Top of Data for the task

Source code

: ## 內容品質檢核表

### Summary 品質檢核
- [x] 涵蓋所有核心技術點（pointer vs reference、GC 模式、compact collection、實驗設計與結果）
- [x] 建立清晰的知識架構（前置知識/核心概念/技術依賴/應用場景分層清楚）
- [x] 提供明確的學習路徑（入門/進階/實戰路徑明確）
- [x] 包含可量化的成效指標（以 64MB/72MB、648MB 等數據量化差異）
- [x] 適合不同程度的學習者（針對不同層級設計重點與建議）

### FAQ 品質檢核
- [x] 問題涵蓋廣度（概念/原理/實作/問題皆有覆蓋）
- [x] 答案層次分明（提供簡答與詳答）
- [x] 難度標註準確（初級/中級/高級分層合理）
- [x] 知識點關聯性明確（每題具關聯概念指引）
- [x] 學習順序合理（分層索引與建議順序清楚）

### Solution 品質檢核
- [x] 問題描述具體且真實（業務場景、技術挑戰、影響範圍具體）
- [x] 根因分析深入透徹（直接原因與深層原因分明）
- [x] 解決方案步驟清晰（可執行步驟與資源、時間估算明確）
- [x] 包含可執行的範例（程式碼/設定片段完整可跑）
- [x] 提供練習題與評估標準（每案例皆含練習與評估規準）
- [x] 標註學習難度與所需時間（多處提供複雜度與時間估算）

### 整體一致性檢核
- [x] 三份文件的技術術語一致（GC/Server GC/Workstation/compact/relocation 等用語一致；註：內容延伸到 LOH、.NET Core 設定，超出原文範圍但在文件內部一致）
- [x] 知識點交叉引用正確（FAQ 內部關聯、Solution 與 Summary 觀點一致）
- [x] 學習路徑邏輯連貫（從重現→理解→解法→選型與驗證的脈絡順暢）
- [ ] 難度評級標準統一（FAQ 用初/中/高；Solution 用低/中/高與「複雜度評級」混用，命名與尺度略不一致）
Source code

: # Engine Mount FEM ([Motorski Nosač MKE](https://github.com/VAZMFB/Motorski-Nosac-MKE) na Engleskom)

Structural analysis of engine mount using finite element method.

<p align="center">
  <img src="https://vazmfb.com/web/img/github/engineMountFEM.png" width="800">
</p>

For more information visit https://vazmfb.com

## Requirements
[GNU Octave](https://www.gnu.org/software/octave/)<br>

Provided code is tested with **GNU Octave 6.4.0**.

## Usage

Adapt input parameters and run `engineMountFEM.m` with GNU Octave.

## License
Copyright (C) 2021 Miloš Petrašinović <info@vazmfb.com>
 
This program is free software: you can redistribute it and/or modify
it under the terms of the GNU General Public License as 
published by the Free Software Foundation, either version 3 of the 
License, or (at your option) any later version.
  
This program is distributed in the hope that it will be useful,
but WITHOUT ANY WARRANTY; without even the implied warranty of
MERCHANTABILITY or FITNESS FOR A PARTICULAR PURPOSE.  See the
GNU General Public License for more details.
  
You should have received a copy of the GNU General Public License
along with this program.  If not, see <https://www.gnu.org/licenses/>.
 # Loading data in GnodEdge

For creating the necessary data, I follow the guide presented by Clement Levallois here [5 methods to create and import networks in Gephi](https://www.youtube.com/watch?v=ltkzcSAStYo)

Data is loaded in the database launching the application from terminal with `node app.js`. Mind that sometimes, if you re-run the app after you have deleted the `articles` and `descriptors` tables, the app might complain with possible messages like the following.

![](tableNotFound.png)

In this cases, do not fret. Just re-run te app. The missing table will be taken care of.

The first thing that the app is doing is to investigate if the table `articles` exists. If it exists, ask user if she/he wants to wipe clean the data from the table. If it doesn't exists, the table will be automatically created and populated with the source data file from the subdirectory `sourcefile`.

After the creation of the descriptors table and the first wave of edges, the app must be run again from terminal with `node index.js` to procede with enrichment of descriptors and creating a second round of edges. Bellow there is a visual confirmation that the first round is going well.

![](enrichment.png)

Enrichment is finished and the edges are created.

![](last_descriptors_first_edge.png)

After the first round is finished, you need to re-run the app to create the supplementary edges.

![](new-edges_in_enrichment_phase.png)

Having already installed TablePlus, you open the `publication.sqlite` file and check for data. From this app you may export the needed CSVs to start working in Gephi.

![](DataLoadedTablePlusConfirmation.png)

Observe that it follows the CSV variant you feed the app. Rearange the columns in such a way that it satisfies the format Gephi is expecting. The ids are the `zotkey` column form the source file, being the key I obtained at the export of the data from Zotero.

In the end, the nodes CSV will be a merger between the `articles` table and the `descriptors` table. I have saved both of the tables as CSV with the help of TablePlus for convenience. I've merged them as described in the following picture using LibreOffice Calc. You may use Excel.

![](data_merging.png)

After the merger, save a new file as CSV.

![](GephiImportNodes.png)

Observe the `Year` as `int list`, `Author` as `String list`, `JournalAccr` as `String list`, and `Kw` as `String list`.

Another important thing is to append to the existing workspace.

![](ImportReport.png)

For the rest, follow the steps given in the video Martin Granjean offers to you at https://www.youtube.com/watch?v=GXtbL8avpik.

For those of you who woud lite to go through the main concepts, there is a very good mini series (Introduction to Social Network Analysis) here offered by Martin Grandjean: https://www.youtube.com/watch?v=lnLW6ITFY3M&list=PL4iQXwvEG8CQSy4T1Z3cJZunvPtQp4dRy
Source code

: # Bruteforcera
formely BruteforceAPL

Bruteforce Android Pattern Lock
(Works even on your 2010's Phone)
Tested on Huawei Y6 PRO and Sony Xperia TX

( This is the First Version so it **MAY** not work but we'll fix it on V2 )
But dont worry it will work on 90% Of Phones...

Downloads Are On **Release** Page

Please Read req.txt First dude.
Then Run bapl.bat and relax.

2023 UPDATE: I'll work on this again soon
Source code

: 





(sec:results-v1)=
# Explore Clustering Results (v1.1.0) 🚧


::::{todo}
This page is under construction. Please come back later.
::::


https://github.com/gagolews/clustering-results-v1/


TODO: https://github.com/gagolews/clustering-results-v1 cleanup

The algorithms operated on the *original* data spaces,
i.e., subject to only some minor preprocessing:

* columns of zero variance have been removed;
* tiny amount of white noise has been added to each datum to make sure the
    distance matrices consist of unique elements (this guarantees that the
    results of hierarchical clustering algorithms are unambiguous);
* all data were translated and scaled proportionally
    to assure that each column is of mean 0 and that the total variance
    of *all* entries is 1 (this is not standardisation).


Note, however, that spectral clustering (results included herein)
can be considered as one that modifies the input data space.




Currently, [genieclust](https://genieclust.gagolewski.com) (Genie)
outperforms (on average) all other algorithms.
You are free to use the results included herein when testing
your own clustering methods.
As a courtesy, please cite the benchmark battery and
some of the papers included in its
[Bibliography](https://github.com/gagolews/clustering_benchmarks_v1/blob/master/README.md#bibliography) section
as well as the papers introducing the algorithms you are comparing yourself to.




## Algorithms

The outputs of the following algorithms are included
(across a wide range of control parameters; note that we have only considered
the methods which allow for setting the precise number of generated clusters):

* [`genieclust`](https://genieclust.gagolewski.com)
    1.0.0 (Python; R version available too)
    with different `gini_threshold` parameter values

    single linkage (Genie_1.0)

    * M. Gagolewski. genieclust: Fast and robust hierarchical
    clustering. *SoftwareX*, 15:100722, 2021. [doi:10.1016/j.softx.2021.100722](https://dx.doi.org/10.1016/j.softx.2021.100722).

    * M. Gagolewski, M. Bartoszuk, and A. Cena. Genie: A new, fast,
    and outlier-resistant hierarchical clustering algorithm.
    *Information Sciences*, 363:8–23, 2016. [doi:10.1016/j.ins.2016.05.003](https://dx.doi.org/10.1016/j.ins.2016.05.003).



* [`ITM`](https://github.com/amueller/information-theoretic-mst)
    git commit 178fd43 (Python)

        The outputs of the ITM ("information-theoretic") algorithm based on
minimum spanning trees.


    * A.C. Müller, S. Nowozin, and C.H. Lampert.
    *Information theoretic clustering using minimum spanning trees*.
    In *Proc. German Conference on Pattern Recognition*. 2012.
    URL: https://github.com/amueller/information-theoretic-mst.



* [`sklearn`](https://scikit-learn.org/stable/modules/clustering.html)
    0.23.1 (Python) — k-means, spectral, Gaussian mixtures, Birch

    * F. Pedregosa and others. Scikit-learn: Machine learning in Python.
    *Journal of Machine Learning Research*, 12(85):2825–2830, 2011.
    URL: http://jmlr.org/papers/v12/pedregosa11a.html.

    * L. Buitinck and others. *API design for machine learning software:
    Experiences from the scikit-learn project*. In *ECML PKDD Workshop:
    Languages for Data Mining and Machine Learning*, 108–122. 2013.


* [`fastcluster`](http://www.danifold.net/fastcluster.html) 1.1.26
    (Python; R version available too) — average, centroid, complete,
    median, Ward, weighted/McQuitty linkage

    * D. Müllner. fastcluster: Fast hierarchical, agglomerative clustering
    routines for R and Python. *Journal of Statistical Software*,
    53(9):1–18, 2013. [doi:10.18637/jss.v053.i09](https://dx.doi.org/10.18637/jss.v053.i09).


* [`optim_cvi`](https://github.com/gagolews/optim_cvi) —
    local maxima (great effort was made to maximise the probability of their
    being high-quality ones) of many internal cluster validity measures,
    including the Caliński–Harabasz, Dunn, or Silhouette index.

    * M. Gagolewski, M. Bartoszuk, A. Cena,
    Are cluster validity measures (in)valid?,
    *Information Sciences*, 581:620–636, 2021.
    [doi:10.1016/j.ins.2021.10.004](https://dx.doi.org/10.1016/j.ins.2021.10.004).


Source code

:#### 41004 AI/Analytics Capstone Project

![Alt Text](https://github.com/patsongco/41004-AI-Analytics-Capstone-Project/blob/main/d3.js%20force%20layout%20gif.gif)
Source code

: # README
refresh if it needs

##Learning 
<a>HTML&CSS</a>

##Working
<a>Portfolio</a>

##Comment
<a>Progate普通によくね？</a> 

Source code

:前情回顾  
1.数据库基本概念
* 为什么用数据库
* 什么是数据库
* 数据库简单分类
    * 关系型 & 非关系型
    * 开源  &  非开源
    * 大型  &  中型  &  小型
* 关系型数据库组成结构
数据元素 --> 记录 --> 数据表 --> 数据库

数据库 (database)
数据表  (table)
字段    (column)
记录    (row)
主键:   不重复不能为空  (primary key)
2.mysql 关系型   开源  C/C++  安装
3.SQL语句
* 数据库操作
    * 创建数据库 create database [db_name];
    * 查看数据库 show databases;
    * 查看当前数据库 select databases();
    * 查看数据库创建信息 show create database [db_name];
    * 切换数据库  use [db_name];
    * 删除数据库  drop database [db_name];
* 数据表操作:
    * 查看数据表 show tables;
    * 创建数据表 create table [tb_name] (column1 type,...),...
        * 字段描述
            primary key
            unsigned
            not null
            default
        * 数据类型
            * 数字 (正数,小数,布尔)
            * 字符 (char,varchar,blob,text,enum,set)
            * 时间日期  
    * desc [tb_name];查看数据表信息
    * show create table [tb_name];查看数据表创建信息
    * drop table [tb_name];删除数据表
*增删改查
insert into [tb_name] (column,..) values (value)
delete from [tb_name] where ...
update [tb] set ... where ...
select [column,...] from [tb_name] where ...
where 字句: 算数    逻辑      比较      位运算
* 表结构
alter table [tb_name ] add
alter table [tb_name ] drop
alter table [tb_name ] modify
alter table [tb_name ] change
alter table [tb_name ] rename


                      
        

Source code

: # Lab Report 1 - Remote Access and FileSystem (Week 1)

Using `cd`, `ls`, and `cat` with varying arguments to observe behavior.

Bottom of Data for the task

What you have to do: Put everything from the line containing "### FAQ 品質檢核" down to and including the line containing "- [x] 標註學習難度與所需時間（多處提供複雜度與時間估算）" into a JSON list of strings, one string per line, with blank lines left out.

Solution to the exercise:
[
  "### FAQ 品質檢核",
  "- [x] 問題涵蓋廣度（概念/原理/實作/問題皆有覆蓋）",
  "- [x] 答案層次分明（提供簡答與詳答）",
  "- [x] 難度標註準確（初級/中級/高級分層合理）",
  "- [x] 知識點關聯性明確（每題具關聯概念指引）",
  "- [x] 學習順序合理（分層索引與建議順序清楚）",
  "### Solution 品質檢核",
  "- [x] 問題描述具體且真實（業務場景、技術挑戰、影響範圍具體）",
  "- [x] 根因分析深入透徹（直接原因與深層原因分明）",
  "- [x] 解決方案步驟清晰（可執行步驟與資源、時間估算明確）",
  "- [x] 包含可執行的範例（程式碼/設定片段完整可跑）",
  "- [x] 提供練習題與評估標準（每案例皆含練習與評估規準）",
  "- [x] 標註學習難度與所需時間（多處提供複雜度與時間估算）"
]